# How do I teach my pup his name?



## JohnnyB (Apr 2, 2008)

We are the proud new parents of a 7 week old GSD!

Did a search but couldn't find anything on teaching a dog their name.

Any tips/suggestions on teaching a dog his name?

Thanks!


----------



## nitetrane98 (Feb 23, 2008)

I don't know if there's anything to be taught other than just saying his name. I kinda think it's like the old RCA Victor motto "His Master's Voice" that he is recognizing at first anyway. But preface any command with his name, like "Mack, come."


----------



## GunnerJones (Jul 30, 2005)

ok I'll tell you but ya oughta pay me money for this. I made a room with nothing in it so I was the only thing of interest in it. I would say her name sharply and when she looked at me I treated with the yummyest of soft smelly treats I could manage. I repeated this for about twenty minutes and did some more play. I followed it up in the house, I'd call her name she'd come and look I's treat. This accomplishes ALOT of things, it helps teaches recall and focus which is the very first thing you and your pupper need to know before you move on.............. I'll give ya my address later to send payment....................
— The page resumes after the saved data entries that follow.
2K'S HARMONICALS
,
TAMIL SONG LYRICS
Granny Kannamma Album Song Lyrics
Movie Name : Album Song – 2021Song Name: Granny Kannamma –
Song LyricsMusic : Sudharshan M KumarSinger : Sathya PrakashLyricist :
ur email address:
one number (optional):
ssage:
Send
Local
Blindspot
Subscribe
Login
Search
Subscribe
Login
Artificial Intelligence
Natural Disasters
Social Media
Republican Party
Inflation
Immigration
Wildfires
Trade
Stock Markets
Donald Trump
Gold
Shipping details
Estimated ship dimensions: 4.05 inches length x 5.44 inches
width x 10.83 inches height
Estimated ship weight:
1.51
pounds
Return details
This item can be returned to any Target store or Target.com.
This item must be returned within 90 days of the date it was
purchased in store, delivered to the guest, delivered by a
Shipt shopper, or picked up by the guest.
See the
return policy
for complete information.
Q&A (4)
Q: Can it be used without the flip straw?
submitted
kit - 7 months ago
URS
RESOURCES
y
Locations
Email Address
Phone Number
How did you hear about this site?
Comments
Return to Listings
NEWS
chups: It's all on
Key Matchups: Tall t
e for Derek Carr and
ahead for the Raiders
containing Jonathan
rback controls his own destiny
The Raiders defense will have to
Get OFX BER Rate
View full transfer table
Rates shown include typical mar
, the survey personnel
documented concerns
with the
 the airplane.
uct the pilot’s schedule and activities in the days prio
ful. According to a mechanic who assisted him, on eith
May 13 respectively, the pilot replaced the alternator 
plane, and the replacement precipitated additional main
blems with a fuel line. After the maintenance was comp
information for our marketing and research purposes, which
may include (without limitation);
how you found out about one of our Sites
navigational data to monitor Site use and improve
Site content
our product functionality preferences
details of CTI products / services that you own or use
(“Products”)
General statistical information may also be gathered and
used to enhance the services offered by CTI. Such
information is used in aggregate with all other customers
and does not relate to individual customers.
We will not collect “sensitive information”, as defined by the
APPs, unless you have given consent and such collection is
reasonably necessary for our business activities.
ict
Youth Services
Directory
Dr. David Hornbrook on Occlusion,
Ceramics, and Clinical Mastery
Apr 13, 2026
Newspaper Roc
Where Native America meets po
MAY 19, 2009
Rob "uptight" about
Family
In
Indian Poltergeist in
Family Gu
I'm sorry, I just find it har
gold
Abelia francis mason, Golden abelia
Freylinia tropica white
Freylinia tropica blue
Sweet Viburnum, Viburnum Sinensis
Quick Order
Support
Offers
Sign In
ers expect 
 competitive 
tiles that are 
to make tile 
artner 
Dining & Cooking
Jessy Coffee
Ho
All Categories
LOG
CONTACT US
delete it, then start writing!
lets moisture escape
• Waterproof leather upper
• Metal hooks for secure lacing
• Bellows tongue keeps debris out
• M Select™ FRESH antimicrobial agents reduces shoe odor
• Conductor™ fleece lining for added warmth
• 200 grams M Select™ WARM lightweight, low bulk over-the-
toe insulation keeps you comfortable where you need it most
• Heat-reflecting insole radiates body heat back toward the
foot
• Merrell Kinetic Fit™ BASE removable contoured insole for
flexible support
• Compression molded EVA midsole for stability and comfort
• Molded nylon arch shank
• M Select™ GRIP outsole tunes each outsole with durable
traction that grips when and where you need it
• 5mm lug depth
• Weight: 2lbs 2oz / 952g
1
this is her puppy training kennel


----------



## zyppi (Jun 2, 2006)

Never given that a thought... 

All of my dogs have learned their names by association, I guess.

Here "name'' - followed by treat or dinner and just saying their names when cuddling.. or just " good boy Jack"

Come to think of it, I never actually taught my children their names either, but they all seem to respond to their names..


----------



## doggiedad (Dec 2, 2007)

one of you hold him. have the other person call him from a few feet away. when he comes, praise and treat. have the other person call him, praise and treat. once he starts to get it have one person call him but duck around a corner, treat and praise. now once he has that make the distance further and further. make sure sometimes you're in view and sometimes not.


----------



## IliamnasQuest (Aug 24, 2005)

Attention training and name recognition can be the same thing. I just responded to your question on the other thread (focus training) and I'll say the same thing here. I taught my dogs to look at my face when they hear their name. http://www.kippsdogs.com/tips.html - it works really well and the dogs quickly learn to respond to their names. And it's very handy when you have multiple dogs (I have four at this time, did have five) and when I say one dog's name, that dog responds and the others hang back. It's really nice when I want them to come out the door one by one.

Melanie and the gang in Alaska


----------